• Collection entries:
• • • •

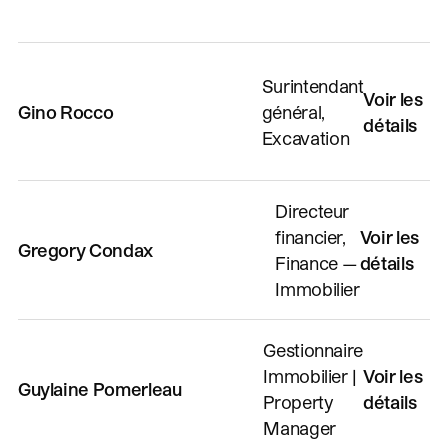
Surintendant
Voir les
Gino Rocco
général,
détails
Excavation
Directeur
financier,
Voir les
Gregory Condax
Finance —
détails
Immobilier
Gestionnaire
Immobilier |
Voir les
Guylaine Pomerleau
Property
détails
Manager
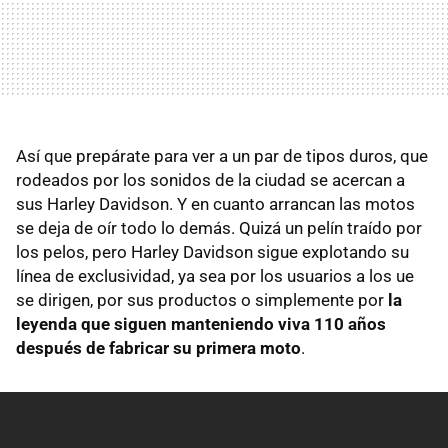
Así que prepárate para ver a un par de tipos duros, que
rodeados por los sonidos de la ciudad se acercan a
sus Harley Davidson. Y en cuanto arrancan las motos
se deja de oír todo lo demás. Quizá un pelín traído por
los pelos, pero Harley Davidson sigue explotando su
línea de exclusividad, ya sea por los usuarios a los ue
se dirigen, por sus productos o simplemente por
la
leyenda que siguen manteniendo viva 110 años
después de fabricar su primera moto
.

• • • •

• To-do item: In the data above, the line containing "Guylaine Pomerleau" and all lines after it are to be reproduced exactly, leaving out the pictures.

• Written solution:
Guylaine Pomerleau
Property
détails
Manager
Así que prepárate para ver a un par de tipos duros, que
rodeados por los sonidos de la ciudad se acercan a
sus Harley Davidson. Y en cuanto arrancan las motos
se deja de oír todo lo demás. Quizá un pelín traído por
los pelos, pero Harley Davidson sigue explotando su
línea de exclusividad, ya sea por los usuarios a los ue
se dirigen, por sus productos o simplemente por
la
leyenda que siguen manteniendo viva 110 años
después de fabricar su primera moto
.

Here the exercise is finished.